Versioning Concept - siriusch/bsn.ModuleStore GitHub Wiki

Introduction

One of the main goals of bsn ModuleStore is to reduce the effort for verifying and upgrading database objects. Here's how it works.

The inventory

In bsn ModuleStore, an inventory is a set of object creation scripts plus additional data set-up statements (typically INSERT statements adding some base data into the new tables). Inventories can be created from a set of files, from an existing database schema, or from resources embedded in an assembly.

Object and inventory hashes

A hash is created for each object in the inventory, as well as for the full inventory. This hash is unlikely to collide (SHA1), especially for the same object. Therefore it is suitable to identify changes in objects, especially when comparing two inventories. The hash computation is performed on a cleaned version of the script source code. The cleaning performed is the following: * All whitespace is replaced with a deterministic whitespace in order to rule out any differences based on whitespace differences only * Comments are removed * All keywords are converted to uppercase * All quotable identifiers are put into square brackets ([]) * All schema name references are removed

Finally, the hash is XORed against a static hash, so that empty inventories produce a hash consisting of 0's only.

Automatic versioning

Detecting the state of the module

When using a module, the inventory hash of its database schema is compared to the inventory hash of the scripts embedded in the module assembly. If these hashes match, all objects are known or assumed to be equal.

In order to speed up the initial check, the current inventory hash is cached for each module in the ModuleStore database schema. Apart from the hash there is also an "update version" which is being tracked. This version denotes the last run update script; if update scripts with higher versions are available, the module is also seen as being not up to date.

Since the cached hash may be outdated if objects were added, deleted or modified externally (that is, not via a bsn ModuleStore update process), it is possible to force the recomputation of the hash. This is the default when a debugger is attached, but otherwise the hash is assumed to be correct and a manually triggered forced check is necessary to ensure this.

Performing updates

If a change has been detected (hash difference or lower update version), the database objects need to be updated to the current version. All updates are performed in a transaction, which guarantees consistency in the schema even in the case of failures.

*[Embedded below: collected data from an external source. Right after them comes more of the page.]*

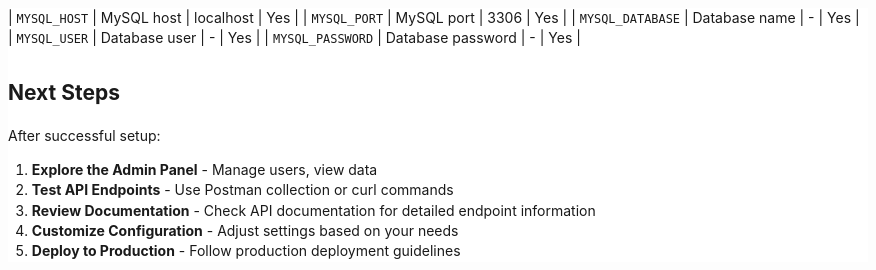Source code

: | `MYSQL_HOST` | MySQL host | localhost | Yes |
| `MYSQL_PORT` | MySQL port | 3306 | Yes |
| `MYSQL_DATABASE` | Database name | - | Yes |
| `MYSQL_USER` | Database user | - | Yes |
| `MYSQL_PASSWORD` | Database password | - | Yes |

## Next Steps

After successful setup:

1. **Explore the Admin Panel** - Manage users, view data
2. **Test API Endpoints** - Use Postman collection or curl commands
3. **Review Documentation** - Check API documentation for detailed endpoint information
4. **Customize Configuration** - Adjust settings based on your needs
5. **Deploy to Production** - Follow production deployment guidelines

Note: as long as the update version is identical, this may also replace newer object versions of functions, stored procedures etc. with older versions. While this may first seem wrong, it actually is a good thing, since it ensures that the module version running does find the code it was compiled against.

The update process

An inventory of the outdated database schema is then created and each object hash is compared against the hash for the same object in the assembly inventory. If an object is different, it is added to the list of objects to update; if it is missing in the database schema, it is added to the list of object to create; if it is missing in the assembly schema it is added to the list of objects to be dropped. Identical objects are just skipped.

The next step is to create all missing objects and update different non-table objects. Dependencies between objects are taken into account in this step, and to begin only objects are being created and updated which do not have references to tables which are marked as being different. The next step is to run one update script and then to create and update pending objects again. This is repeated until all update scripts were performed and all objects were created or updated. The next step is to drop all objects which are no longer needed.

Finally, the database schema inventory is refreshed, and again compared to the assembly schema. In order to confirm the update as being successful, the hashes must match, otherwise something went wrong and a rollback of the complete update is performed. Otherwise the changes are committed and the cached hash and the update version are stored as well.

Update scripts

Errors in the update process are typically the result of incomplete or incorrect update scripts. Since all changes to tables are considered being "destructive" changes (terminology from Martin Fowler's "Evolutionary Database Design" article). Therefore, everything which changes a table in any way - including changing indexes or adding columns - needs to be performed in the update script. The result must be identical to the object scripted in the CREATE script.

Note: When writing update scripts, you need to be aware that each statement is executed separately. Therefore, if you need to use local variables, you need to scope them in a BEGIN .. END block. Also, since no objects have been deleted at the time when the update script runs, data migrations can be performed even if they need to access old tables or functions.